El terror, por lo tanto, no se encuentra solo en la narración superficial de las torturas, palizas y culminación de sus misiones, sino en la normalización de esos métodos. Él no habla de violaciones en el caso de una mujer secuestrada, sino de varios ultrajes. Tampoco habla de asesinar, sino de cumplir órdenes, encargos o como ya se escrito antes, una misión. Este vocabulario especializado, esta jerga, además de la justificación de sus actos porque en el caso de los ajusticiados, eran personas adultas que tenían deudas con sus jefes. Ese automatismo, esa ausencia de piedad, es la que profundiza en las raíces de un mal endémico en una sociedad, por desgracia ya corrupta, en gran parte de sus estamentos públicos del país mexicano.
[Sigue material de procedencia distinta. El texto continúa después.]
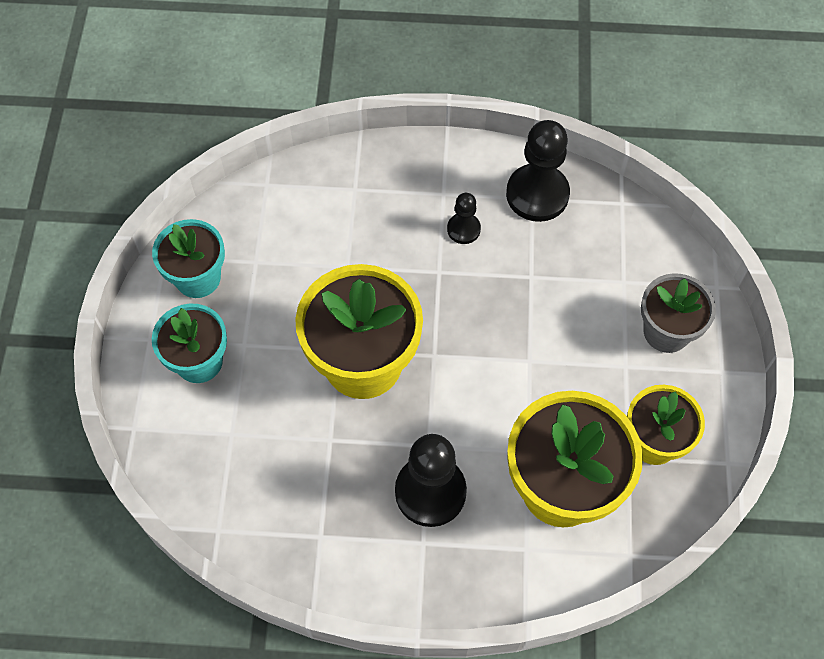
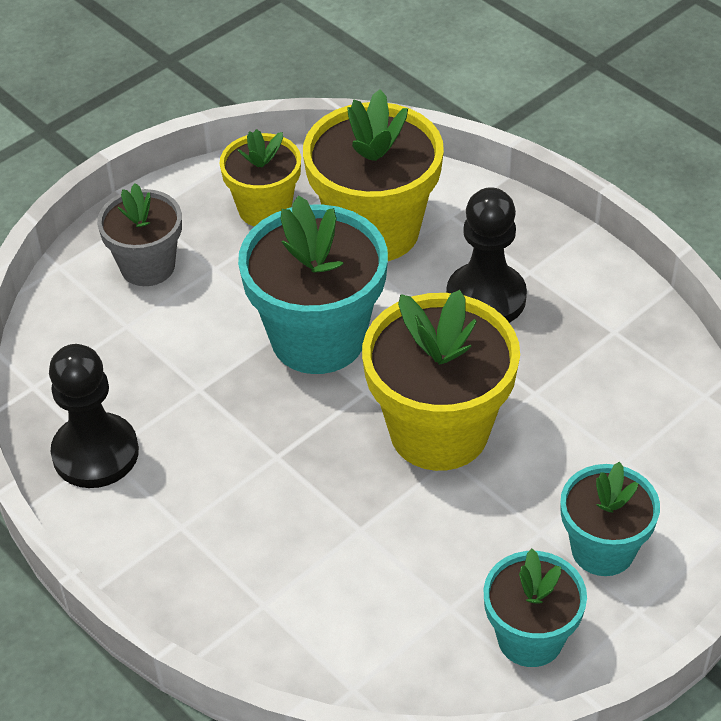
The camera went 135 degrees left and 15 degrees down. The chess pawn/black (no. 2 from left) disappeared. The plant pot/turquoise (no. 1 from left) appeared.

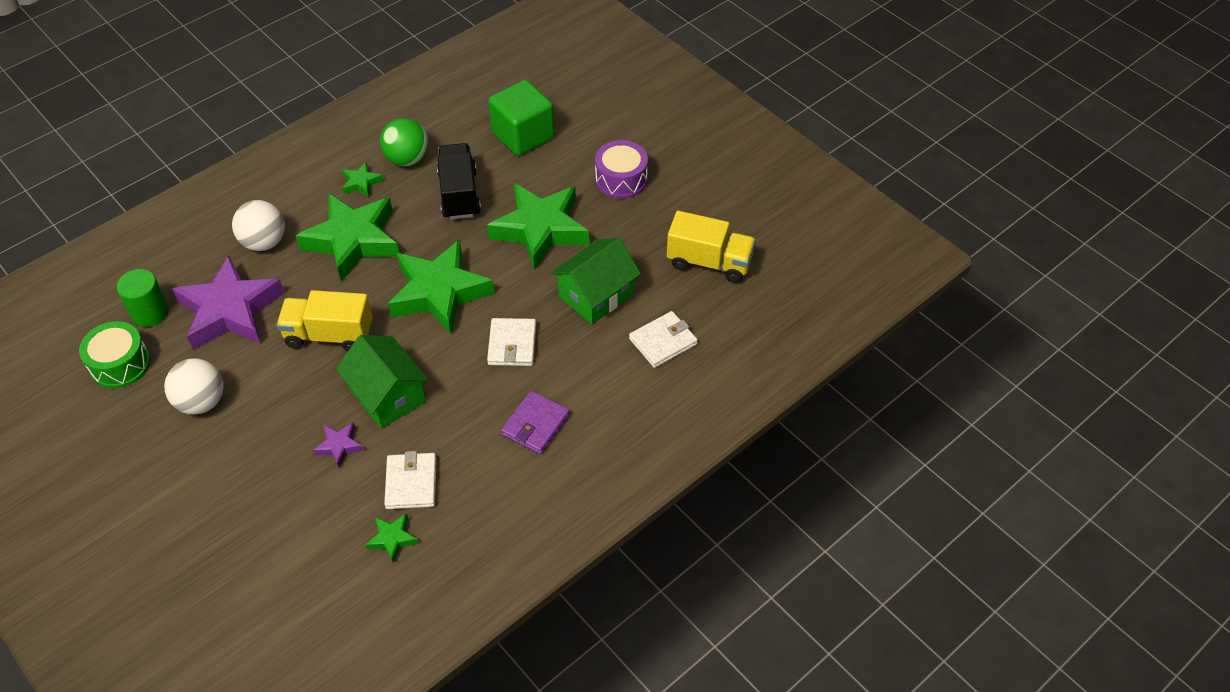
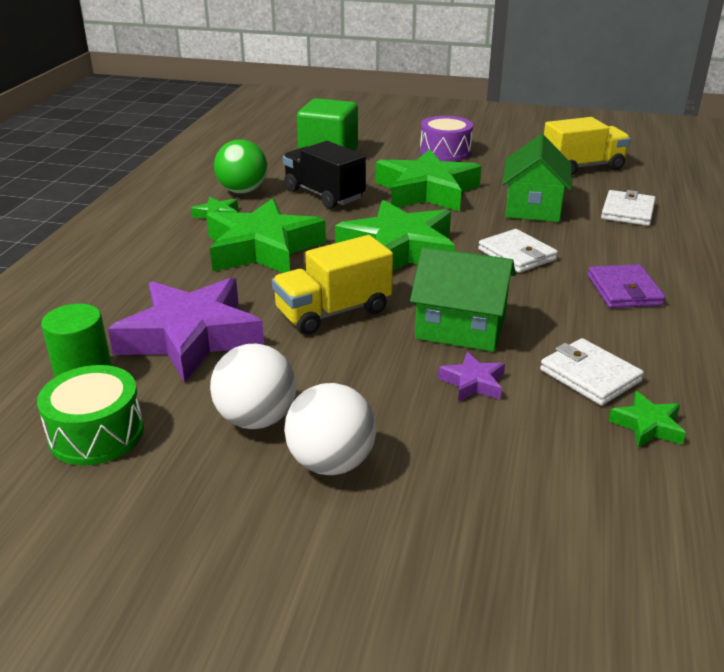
The camera went 35 degrees left and 20 degrees down. The play ball/snow-white (no. 2 from left) moved.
Gianfranco Rosi deja que sea la voz del protagonista la que relata todo, sin más reducción que la lógica, la temporal, la necesidad de resumir muchas horas de conversación en el metraje final. Apoyado en el guión por el periodista Charles Bowden, escritor de un artículo sobre el mismo sicario, el cineasta mantiene el equilibrio en este documento inquietante, sabio en el tratamiento de un drama delicado, lejos de la redención a la que aspira su protagonista.